§ 任务要求
• a. 请将关于产后出血输血的引文中,从含有“大量输血是指:RBC输注≥4 u,某些学者认为是24 h内RBC输注≥10”的语句开头、到“h及30 d死亡率并无明显差异。指南更推荐PLT:FFP:PRBC 1∶1∶1。”结尾的这一部分原样抄写出来。
• b. 根据关于产后出血输血的引文,我国指南推荐血红蛋白低于多少时考虑输注红细胞?

§ 引文段落
********

输血及血制品是产后出血救治过程中的关键环节。孕产妇发生产后出血时,病情变化快,缺乏统一的准确的估计出血量的方法,即刻的生命体征变化和检测指标均无法准确反应出血量,因此没有一个可以指导产后出血输血治疗的客观指标,关于产后输血的成分输血及指征,全世界各个指南的推荐,均未达到统一。我国指南推荐血红蛋白Hb低于60~70 g/L时,考虑输注红细胞(RBC),并尽量将Hb维持在80 g/L以上[1];
如果出血凶险且尚未得到控制或者存在继续出血风险,可以适当放宽输血指征[31]。有研究发现SI与大量输血直接相关,推荐SI>1.7时进行输血治疗[10]。是否输血,临床医生的评估占主导作用,不能过于依赖实验室检测结果,如果持续性出血,应给予RBC 2 u输注,充分利用快速输液装置、输液泵或加压袋以及加温输血器。需要依据现有的资源配置输血方案,RBC:FFP-2∶1,每2个MHP pack+1 Plt,适时考虑启动大量输血策略(massive haemorrhage protocol,MHP)。

大量输血是指:RBC输注≥4 u,某些学者认为是24 h内RBC输注≥10 u;
24 h内输血替换全身血容量或3 h内替换30%全身血容量。MHP包括尽早输血、合理的成分血输注,以及限制大量的晶体液输注,PLT:FFP:PRBC 1∶1∶1或1∶1∶2,对于降低24 h及30 d死亡率并无明显差异。指南更推荐PLT:FFP:PRBC 1∶1∶1。

********

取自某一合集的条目
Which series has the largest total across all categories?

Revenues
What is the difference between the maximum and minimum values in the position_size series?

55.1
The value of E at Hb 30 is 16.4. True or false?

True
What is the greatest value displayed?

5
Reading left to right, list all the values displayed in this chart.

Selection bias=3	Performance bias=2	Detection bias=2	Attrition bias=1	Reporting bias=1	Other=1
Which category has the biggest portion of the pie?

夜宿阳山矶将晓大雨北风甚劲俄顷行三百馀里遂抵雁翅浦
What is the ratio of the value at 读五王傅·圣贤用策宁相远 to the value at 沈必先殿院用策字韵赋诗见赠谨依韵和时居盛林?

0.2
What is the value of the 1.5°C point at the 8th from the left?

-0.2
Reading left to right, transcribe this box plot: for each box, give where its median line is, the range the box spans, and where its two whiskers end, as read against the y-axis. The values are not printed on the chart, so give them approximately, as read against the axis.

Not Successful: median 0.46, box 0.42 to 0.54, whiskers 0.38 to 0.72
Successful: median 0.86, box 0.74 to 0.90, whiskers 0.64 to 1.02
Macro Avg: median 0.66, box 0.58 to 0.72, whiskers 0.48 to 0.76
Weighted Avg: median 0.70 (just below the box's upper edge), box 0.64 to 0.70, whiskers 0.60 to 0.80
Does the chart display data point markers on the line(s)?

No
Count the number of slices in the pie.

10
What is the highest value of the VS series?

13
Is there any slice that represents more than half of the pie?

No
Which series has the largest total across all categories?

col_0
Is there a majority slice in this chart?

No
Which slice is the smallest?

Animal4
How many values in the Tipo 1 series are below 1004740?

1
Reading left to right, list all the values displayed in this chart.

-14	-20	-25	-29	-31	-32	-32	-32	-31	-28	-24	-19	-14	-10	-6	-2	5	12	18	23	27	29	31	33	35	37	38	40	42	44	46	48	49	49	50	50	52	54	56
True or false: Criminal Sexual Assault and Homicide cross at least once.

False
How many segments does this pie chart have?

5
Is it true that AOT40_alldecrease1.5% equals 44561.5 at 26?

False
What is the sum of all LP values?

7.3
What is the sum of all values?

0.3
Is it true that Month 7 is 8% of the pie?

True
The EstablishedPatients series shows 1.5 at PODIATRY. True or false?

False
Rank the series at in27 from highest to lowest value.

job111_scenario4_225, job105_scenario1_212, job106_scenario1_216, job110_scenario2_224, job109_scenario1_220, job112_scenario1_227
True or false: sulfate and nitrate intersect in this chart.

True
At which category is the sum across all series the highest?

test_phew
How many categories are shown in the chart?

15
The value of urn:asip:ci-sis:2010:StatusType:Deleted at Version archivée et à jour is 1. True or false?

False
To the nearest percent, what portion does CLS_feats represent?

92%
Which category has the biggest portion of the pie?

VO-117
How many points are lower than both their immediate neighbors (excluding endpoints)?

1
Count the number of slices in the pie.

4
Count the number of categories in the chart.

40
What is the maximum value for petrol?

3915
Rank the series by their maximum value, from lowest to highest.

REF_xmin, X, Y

********

§ 书面作答
• a.
大量输血是指:RBC输注≥4 u,某些学者认为是24 h内RBC输注≥10 u;
24 h内输血替换全身血容量或3 h内替换30%全身血容量。MHP包括尽早输血、合理的成分血输注,以及限制大量的晶体液输注,PLT:FFP:PRBC 1∶1∶1或1∶1∶2,对于降低24 h及30 d死亡率并无明显差异。指南更推荐PLT:FFP:PRBC 1∶1∶1。

• b. 血红蛋白低于60~70 g/L时。